Segment Start: Document segment
Charles is known for exaggerating and going from zero to one hundred in the nick of time, and although the premise was a bit dire, he still makes us laugh with his absurd conclusions, awkward phrases, and weird quirks. You could put Charles in any situation, and he would still make it hilarious.
Okay, well, I am scared that whatever's in my testicle has spread and that I'm gonna die. And then I'll never get to see Nikolaj grow up. And I won't know what kind of man he becomes. Also, my time with you will be cut short. So, no more stakeouts, or drinks after a long shift, or midnight calls when you've had a breakthrough in a case. I've always had this image of us in our nineties hunting down criminals at the retirement home. But I guess that was just a dumb fantasy. Because soon I won't be here anymore. Because I'll be dead and gone, and you won't ever see me again.Charles
We are grateful that Charles inspires Holt on how to go about the blue flu while providing comedic relief at the same time.
When Holt initially draws his conclusions on the NYPD, he insists that he is a realist. And realism certainly comes into play on "Balancing" when Jake and Amy simultaneously struggle with working and parenting.
It certainly does not help when Mac's daycare closes due to a lice outbreak, affecting Jake and Amy themselves. They have to learn the hard way that both working and parenting are enormous responsibilities, and it is physically impossible to get everything done.
Balancing work and children requires compromise and sacrifice. Jake and Amy do not have to sacrifice their entire careers, nor do they have to sacrifice spending time with Mac because they have each other.
Yes, Jake had to miss out on putting Johnny Franzia behind bars, his longtime arch-nemesis, and white whale. But it is worth it as he watches Mac pull himself up and stand on his own for the first time. And there will always be more white whales and arch-nemeses for Jake to take down in the future.
Likewise, Amy had to miss Mac's incredible moment because she is responsible for presenting Holt's police reform initiative at the One Police Plaza.
But in return, she received the green light for funding the initiative -- reduce the number of uniformed officers at each precinct. And Amy will get to see Mac pull up and even be present for more of his firsts, such as walking or talking.
That is what balancing is all about. There will be small sacrifices in both work and parenting, but as co-parents, one of them will always be there for Mac. And as for working parents, one of them will always be able to finish a project. And there will always be more family moments and work projects in the future for both Jake and Amy.
It is a heartwarming moment between Jake and Amy, making us realize for the first time this season how much we will miss them when the show concludes in six more episodes.
Amy: Ugh, this sucks! You didn't get to arrest Franzia; I didn't get to see Mac pull up. I guess we really can't do it all.
Jake: I don't know. I mean, you got to do the work thing, and I got to do the parent thing, so together, we could do it all.
Of course, "Balancing" has its comedic moments. These include Holt and Rosa sneaking into Holt's house to delete a nude photo from Kevin's messages that Holt sent and Charles repeating everything Jake says over his earpiece -- even when Mac has a dirty diaper.
Brooklyn Nine-Nine never falls short of its humor, always knowing how to balance it with storylines and sensitive subjects.
Jake: Amy! We know where Franzia is. We're gonna go arrest him; I need you to take Mac.
Amy: No, you need to take Mac; I have to go right now!
Jake: So do I! What do we do?
Amy: I guess we could call that creepy babysitter you like so much.
Jake: The babysitter is Franzia!
Amy: Even better! Two birds with one stone, we bring him to you!
Jake: We're not giving our baby to a serial killer!
Amy: OH, GROW UP!
Jake: COME ON!
Over to you, Fanatics!
What did you think of these two episodes? Do you think the change Holt seeks to make will be successful? What do you think of how Amy and Jake handled working and parenting simultaneously? What else are you looking forward to this season?
Segment End: Document segment
Segment Start: Data under study
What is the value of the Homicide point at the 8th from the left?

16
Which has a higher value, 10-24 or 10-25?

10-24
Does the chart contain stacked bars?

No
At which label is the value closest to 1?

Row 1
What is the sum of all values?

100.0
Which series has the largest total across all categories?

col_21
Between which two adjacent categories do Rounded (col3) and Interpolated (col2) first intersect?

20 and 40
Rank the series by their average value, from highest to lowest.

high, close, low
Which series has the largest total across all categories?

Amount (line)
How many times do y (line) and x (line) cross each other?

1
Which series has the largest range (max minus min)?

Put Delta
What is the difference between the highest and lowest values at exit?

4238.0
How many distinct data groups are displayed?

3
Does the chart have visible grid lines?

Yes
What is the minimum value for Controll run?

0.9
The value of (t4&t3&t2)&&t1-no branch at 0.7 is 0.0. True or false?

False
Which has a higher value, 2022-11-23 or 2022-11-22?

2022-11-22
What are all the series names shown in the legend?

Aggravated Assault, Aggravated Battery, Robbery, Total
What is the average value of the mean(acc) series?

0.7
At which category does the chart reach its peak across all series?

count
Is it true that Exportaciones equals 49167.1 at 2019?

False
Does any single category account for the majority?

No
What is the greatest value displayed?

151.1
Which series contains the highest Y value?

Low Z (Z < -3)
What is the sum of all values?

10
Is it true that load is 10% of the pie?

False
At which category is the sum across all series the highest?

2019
Segment End: Data under study
**Work order 1:** In the Brooklyn Nine-Nine review, copy the passage from "Amy: No, you" to "babysitter is Franzia!" word for word.
**Work order 2:**
Using the Brooklyn Nine-Nine review, decide whether each statement agrees with it. Answer yes or no for each, and quote the deciding words.
(a) Mac's daycare closes because of a lice outbreak.
(b) Amy's presentation at One Police Plaza fails to win funding for Holt's initiative.
(c) The show concludes in six more episodes.
**Work order 3:** According to the Brooklyn Nine-Nine review, what does Holt's police reform initiative call for?

**Final answer 1:**
Amy: No, you need to take Mac; I have to go right now!
Jake: So do I! What do we do?
Amy: I guess we could call that creepy babysitter you like so much.
Jake: The babysitter is Franzia!

**Final answer 2:**
(a) Yes: "Mac's daycare closes due to a lice outbreak"
(b) No: "she received the green light for funding the initiative"
(c) Yes: "when the show concludes in six more episodes"

**Final answer 3:** It calls for reducing the number of uniformed officers at each precinct.